Patient’s purified IgG stabilizes the classical pathway C3 convertase. IgG was isolated from NHS and the patient’s serum using a Protein A column and its effect on C3 convertase stability was assessed as described in Methods. Addition of patient IgG to convertase bearing cells recapitulated the effect produced by intact patient serum (top two curves), whereas IgG from NHS had no impact on the spontaneous decay of the convertase (middle two curves). The accelerated decay of the convertase upon exposure to NHS (compared to the buffer control is due to C4b binding protein (C4BP) in the NHS (lower curve). The data represent two independent experiments (+/− SEM).

Figure 7

IgG purified from the patient’s serum by Protein G stabilizes the classical pathway C5 convertase. Classical pathway C5 convertase sensitized cells were prepared as described in Methods. A. Effect of serum or IgG on the formation of the C5 convertase. C5 convertase formed in the presence of either the patient’s serum or 100 µg of the patient’s IgG was stabilized as evidenced by a T15/T0 ratio of 1.0 (compare bars 4 and 10 to bar 1). Substantial stabilization was observed only in the presence of IgG isolated from Protein G, not Protein A (bar 4 vs bar 8).
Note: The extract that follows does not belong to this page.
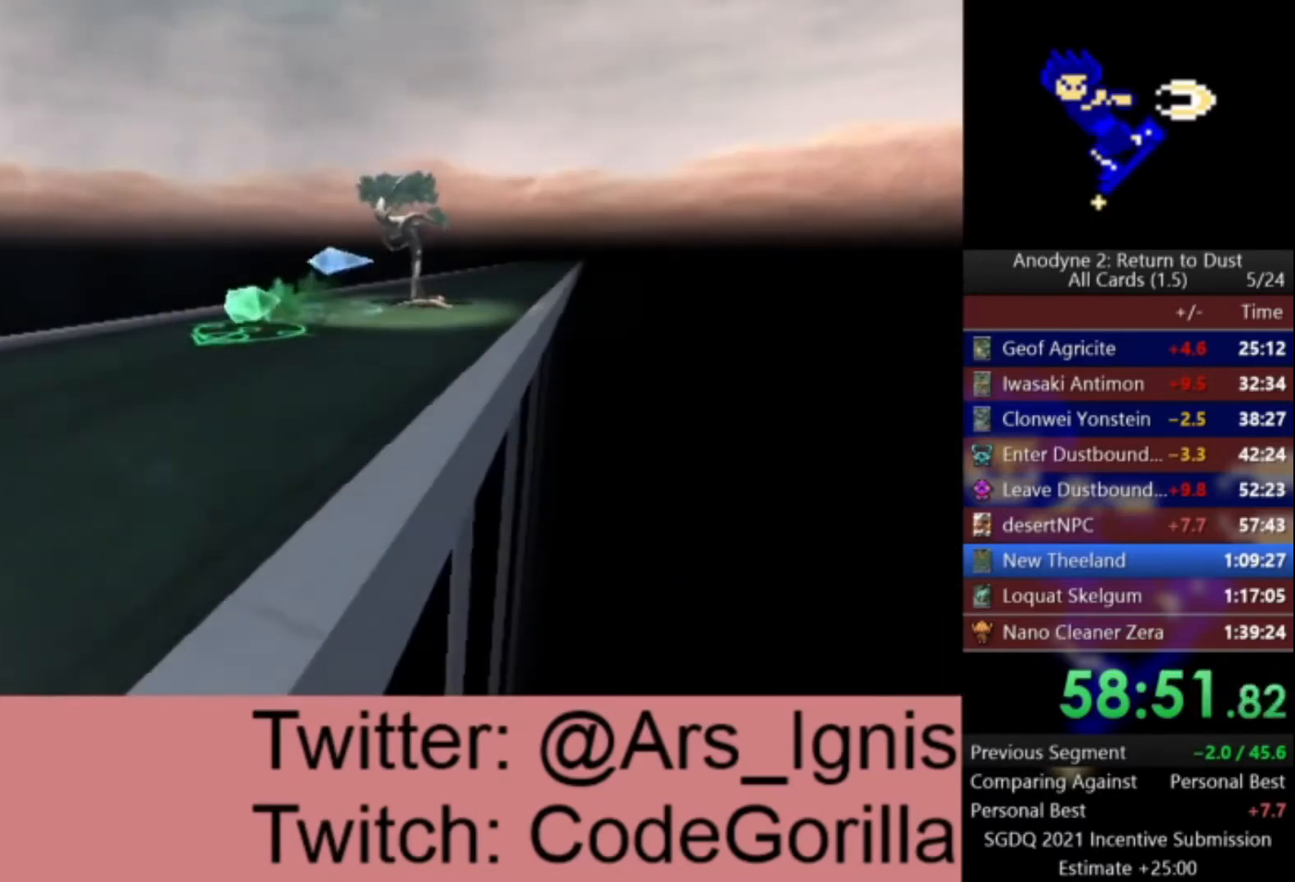
{"buttons": ["DPAD_DOWN"], "left_stick": "center", "right_stick": "center", "events": [[367, "DPAD_DOWN", "down"]]}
No stabilization was observed with either NHS or normal IgG. The results shown are the mean +/− SEM of three experiments. B. Effect of whole serum or purified IgG on the stability of preformed C5 convertase. The C5 convertase was preformed on the EA cells as described in Methods. The patient’s IgG isolated by Protein G but not Protein A chromatography stabilized the preformed C5 convertase. Stabilization was not observed using IgG from NHS regardless of the isolation method employed. At the concentration of the patient’s serum used here, the C5 convertase was not stabilized. This is likely due to a concentration effect, as a higher dose of the purified IgG (100 µg) was required for C5 convertase stabilization. The results shown are the mean +/− SEM of three experiments.

Figure 8

Two models of convertase stabilization by the patient’s autoantibody. A. The patient’s IgG binds to and stabilizes the classical pathway C3 convertase. This convertase cleaves C3 to C3b and a fraction of this C3b then forms the C5 convertase. The C5 convertase is also stabilized by the IgG. B. After the C5 convertase is formed, it can still be stabilized by a subset of the autoantibodies.